[Information shown]
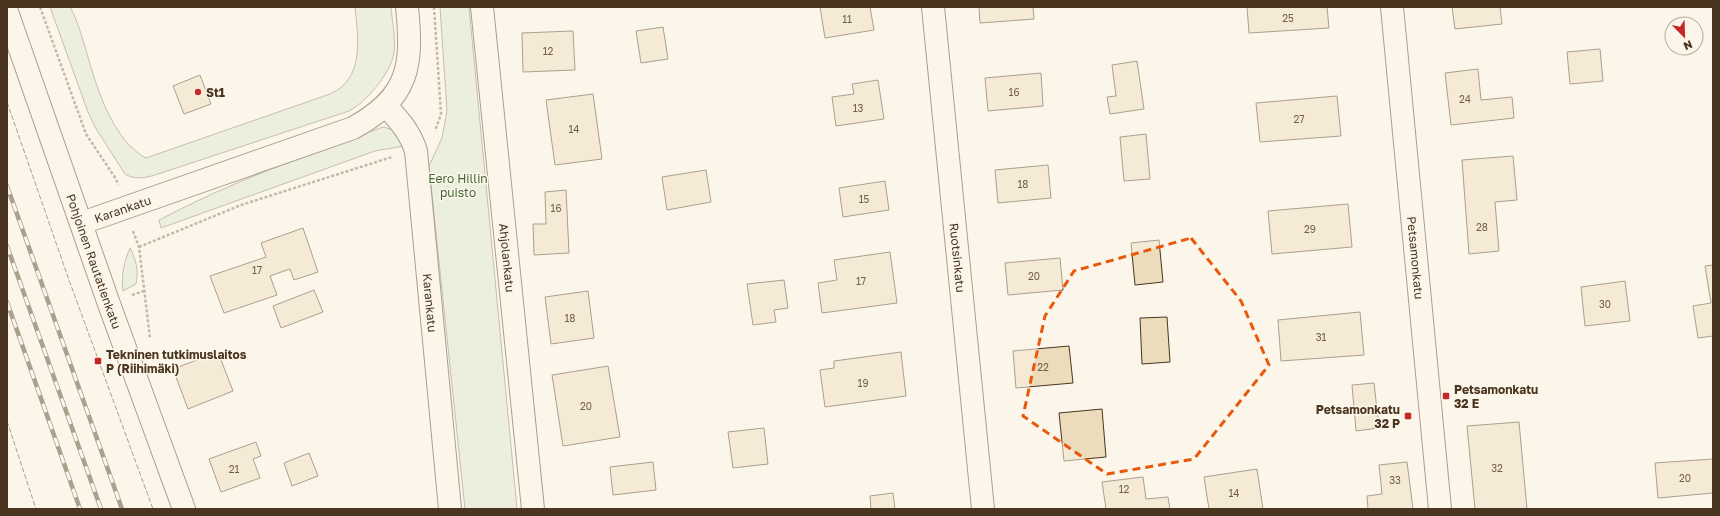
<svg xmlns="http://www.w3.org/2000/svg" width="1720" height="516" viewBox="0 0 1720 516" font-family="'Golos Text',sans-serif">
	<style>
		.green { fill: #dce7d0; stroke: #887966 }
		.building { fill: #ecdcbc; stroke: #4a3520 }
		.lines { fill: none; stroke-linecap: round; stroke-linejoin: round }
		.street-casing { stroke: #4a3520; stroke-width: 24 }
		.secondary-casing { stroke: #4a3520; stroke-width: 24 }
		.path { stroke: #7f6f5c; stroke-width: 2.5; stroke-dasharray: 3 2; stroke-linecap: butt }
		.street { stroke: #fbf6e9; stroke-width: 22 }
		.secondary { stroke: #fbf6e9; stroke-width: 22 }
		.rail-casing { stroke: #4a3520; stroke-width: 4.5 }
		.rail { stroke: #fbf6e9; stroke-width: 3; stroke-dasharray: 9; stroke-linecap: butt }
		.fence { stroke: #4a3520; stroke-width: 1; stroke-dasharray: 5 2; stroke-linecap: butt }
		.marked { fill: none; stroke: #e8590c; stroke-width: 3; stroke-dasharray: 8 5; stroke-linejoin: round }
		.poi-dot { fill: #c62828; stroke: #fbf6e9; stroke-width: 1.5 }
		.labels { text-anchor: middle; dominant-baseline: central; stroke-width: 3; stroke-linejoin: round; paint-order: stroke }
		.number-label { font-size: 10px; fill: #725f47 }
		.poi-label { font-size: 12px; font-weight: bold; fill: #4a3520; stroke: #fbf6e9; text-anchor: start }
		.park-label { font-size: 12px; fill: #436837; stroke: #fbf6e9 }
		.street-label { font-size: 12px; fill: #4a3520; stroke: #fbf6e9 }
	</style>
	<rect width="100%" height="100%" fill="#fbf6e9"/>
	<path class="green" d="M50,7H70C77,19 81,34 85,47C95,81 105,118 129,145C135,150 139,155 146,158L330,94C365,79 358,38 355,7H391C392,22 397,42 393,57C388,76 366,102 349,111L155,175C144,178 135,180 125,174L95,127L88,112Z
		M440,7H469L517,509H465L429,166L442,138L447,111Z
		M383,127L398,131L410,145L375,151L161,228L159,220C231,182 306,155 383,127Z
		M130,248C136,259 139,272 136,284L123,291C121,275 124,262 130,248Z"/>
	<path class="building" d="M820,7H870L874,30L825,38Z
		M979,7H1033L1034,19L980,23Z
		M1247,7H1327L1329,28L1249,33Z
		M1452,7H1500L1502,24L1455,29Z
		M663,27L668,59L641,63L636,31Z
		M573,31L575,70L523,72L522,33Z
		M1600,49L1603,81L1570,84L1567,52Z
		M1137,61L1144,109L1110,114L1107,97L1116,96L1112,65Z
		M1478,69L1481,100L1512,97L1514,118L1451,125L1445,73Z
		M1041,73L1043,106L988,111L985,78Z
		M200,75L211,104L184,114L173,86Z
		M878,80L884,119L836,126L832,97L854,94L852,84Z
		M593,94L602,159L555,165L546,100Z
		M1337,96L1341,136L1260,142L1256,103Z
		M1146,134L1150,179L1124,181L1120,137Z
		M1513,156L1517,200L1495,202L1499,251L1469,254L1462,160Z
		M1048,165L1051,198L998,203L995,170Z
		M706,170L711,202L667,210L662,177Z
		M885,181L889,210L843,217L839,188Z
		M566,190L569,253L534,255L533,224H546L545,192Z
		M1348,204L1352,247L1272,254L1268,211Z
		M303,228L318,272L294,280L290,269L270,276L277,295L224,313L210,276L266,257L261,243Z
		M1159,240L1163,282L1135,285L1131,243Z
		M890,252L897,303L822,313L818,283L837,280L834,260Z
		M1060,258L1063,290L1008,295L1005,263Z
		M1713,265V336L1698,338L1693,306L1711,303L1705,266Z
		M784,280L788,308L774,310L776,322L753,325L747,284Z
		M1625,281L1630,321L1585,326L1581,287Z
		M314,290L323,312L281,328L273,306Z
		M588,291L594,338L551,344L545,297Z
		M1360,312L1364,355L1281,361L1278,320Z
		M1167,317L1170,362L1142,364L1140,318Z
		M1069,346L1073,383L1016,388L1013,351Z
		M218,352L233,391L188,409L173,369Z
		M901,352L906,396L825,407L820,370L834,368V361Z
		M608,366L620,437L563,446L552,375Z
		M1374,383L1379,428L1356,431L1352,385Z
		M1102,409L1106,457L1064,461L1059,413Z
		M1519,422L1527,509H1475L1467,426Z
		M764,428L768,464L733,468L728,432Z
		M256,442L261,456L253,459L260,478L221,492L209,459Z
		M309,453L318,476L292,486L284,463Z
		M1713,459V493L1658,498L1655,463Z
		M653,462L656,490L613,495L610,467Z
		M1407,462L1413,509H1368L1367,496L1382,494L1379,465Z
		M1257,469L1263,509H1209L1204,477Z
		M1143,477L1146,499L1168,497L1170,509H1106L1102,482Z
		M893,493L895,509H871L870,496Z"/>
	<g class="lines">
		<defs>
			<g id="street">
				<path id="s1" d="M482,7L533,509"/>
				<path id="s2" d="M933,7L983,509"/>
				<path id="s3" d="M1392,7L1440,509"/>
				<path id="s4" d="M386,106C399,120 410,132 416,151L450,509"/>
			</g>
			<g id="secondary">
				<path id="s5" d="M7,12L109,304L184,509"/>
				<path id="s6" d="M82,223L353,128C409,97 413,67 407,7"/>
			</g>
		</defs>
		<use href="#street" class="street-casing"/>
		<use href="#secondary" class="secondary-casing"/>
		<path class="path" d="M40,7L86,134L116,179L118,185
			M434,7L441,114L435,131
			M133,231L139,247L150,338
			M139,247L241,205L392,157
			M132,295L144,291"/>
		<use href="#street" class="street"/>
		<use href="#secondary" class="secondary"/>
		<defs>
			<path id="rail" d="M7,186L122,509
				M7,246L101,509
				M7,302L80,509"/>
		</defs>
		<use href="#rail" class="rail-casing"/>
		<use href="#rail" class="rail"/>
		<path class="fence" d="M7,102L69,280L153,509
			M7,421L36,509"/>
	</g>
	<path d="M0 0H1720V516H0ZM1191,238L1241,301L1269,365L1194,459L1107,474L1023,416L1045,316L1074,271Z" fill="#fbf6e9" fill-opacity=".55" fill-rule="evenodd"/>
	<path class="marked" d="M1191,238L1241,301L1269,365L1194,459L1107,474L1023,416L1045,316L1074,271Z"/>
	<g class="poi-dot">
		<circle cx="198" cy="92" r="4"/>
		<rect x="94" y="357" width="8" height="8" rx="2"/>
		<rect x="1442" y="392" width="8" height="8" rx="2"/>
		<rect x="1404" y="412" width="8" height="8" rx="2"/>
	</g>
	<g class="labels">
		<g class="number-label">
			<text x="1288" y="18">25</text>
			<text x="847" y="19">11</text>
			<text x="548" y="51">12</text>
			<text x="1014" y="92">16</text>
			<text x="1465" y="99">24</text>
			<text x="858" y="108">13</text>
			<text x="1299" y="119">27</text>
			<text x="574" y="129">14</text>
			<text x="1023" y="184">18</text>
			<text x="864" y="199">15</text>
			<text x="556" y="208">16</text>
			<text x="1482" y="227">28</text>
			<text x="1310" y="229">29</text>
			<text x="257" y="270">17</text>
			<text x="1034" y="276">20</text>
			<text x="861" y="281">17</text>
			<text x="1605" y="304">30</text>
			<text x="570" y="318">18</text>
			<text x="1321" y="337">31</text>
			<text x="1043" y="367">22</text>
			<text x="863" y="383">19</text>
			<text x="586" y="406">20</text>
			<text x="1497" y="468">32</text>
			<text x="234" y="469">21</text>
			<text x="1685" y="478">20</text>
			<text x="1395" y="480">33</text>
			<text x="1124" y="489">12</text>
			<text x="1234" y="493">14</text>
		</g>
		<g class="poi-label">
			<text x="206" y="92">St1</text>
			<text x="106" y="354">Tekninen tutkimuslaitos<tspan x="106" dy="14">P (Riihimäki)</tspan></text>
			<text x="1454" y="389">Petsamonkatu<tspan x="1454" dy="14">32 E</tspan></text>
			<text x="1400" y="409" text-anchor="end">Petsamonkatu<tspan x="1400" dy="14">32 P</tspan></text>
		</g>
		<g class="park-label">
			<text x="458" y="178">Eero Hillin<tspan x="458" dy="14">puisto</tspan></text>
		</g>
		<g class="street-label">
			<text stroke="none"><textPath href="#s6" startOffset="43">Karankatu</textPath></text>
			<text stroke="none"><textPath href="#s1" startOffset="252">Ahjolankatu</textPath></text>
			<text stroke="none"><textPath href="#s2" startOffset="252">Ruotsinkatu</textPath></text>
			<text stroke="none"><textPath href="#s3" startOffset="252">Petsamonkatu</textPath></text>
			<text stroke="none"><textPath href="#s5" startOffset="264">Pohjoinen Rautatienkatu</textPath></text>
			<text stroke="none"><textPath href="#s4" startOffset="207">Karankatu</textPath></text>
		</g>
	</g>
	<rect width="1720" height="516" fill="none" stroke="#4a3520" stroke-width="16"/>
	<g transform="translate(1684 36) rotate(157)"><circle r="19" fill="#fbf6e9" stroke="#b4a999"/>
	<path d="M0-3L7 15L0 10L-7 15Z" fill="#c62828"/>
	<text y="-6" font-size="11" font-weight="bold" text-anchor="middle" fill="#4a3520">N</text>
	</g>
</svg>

[Try it]
A line belongs in the answer if it contains the word "lines"; copy every such line from the data above.

[Written reply]
		.lines { fill: none; stroke-linecap: round; stroke-linejoin: round }
	<g class="lines">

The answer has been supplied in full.